With online membership drives, IT Milans, rising women applicants, a relaxed dress code and behavioural training camps, the RSS gets a makeover to boost membership and propel it into the high-tech brave new world.

The Bharatiya Janata Party’s spiritual cousin, the Rashtriya Swayamsevak Sangh (RSS) is painting cyberspace saffron as its ranks keep swelling. Reviled for decades by the Congress party, the Left and allies as an inclusive Hindu organisation, the RSS seems to be coming into its own as a modern, tech-savvy and dress-friendly outfit which is attracting even IT professionals and urban women to its nationalist philosophy in the Age of Modi. ‘Catch them young and trendy’ appears to be the Sangh buzzword—online registrations for Bal Sewaks (child members) have also gone up.

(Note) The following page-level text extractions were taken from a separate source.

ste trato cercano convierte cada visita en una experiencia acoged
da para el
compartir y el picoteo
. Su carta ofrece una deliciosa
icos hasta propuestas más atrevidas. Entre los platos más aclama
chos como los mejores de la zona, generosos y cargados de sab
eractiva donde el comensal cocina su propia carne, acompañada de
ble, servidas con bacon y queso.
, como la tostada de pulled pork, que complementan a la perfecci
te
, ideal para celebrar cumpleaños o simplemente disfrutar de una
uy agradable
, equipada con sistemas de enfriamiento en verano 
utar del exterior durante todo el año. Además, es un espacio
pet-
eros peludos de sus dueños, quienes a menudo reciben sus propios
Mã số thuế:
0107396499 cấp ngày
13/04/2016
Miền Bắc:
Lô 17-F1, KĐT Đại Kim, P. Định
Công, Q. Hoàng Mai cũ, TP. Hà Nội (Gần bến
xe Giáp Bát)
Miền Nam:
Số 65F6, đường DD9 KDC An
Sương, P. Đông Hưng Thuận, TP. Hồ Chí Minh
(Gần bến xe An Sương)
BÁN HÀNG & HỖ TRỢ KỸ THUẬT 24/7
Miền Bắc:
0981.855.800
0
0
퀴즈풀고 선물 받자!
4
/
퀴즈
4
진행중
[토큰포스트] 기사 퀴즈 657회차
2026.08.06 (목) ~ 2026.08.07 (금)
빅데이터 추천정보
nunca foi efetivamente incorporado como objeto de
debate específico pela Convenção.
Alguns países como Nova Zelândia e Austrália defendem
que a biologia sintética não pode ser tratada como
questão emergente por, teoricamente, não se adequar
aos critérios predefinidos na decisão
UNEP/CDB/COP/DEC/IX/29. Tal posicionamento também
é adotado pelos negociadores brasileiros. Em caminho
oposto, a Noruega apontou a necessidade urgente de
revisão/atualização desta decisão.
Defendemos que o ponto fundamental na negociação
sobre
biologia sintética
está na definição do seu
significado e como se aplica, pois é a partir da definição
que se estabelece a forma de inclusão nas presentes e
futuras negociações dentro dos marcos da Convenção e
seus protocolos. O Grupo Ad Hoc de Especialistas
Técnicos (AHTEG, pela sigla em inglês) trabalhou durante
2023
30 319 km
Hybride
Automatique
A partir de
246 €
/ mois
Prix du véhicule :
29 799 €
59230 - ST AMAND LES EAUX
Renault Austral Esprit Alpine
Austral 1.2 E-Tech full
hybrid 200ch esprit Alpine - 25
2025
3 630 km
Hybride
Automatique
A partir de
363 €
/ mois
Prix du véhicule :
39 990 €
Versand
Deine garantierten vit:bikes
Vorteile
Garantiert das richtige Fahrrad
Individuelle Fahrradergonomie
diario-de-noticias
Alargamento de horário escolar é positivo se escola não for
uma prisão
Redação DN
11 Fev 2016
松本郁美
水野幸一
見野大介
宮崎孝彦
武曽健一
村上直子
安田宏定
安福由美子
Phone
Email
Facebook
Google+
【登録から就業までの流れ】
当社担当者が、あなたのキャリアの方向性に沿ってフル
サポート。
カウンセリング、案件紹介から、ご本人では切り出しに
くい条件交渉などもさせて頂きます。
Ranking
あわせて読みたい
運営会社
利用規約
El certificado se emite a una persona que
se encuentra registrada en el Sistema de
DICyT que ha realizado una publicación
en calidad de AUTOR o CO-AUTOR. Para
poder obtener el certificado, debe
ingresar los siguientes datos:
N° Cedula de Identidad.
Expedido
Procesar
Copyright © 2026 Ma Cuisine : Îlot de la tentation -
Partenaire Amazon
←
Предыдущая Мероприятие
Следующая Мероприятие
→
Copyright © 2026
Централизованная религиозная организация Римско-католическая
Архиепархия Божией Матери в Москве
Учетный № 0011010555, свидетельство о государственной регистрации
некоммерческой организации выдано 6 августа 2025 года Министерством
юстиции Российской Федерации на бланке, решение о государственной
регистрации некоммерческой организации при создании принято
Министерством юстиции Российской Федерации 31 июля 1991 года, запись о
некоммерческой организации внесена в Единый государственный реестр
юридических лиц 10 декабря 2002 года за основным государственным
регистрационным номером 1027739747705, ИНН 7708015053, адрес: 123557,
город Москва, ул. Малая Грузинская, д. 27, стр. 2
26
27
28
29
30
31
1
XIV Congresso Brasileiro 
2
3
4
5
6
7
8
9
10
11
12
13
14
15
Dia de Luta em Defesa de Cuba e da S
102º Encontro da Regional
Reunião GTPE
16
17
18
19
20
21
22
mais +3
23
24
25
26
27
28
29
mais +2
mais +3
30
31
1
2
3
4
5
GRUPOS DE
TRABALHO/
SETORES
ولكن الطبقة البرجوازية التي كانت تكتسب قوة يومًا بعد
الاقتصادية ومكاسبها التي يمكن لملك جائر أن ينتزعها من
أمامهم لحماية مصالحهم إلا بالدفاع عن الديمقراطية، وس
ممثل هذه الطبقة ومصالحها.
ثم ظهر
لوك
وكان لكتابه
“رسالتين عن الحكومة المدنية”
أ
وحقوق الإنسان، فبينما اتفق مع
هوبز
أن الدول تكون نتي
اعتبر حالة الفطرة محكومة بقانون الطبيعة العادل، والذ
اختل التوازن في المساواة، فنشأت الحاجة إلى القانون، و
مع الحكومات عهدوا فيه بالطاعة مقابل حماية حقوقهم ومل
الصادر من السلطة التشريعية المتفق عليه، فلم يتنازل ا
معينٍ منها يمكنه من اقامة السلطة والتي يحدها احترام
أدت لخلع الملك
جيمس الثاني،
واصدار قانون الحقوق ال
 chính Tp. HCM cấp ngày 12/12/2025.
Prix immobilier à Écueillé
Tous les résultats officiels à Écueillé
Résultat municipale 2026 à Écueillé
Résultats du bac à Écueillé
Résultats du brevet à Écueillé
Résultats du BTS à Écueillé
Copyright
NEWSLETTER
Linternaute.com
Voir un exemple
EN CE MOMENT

Realising the importance of seizing and consolidating the future, the RSS is aggresively reaching out to prospective members online, leaving all other political parties behind with its success. The RSS’s number of followers on Twitter—over 83,000 may not be anywhere near its most famous pracharak Prime Minister Narendra Modi’s 6.82 million, but its strategists are using all the e-tools that propelled the latter to his current post—social media, online recruitment and television. First it opened its Facebook account in 2012, made its Twitter debut in August, and started its YouTube channel four months ago; the RSS is increasingly using the Internet to propagate its work. With India set to be the youngest country in the world by 2020 and with 243 million Indians online not to mention the millions of NRIs on social media, the Sangh’s focus is on attracting more youth and students to its fold. Its Facebook page crossed one million ‘likes’ in June, a few days after the BJP government took over. In last three months, it has added another 1.3 lakh ‘likes.’ It claims its nationwide membership is rising steadily.

E-VELOCITY BOOST

“Since we started online registration feature, ‘Join RSS’ three years ago, there has been upsurge in number of new members. In 2012, there were 1,000 requests a month. Last year, it jumped to 2,500. This year, it is 7,000,” RSS’s national publicity wing in-charge Dr Manmohan Vaidya said.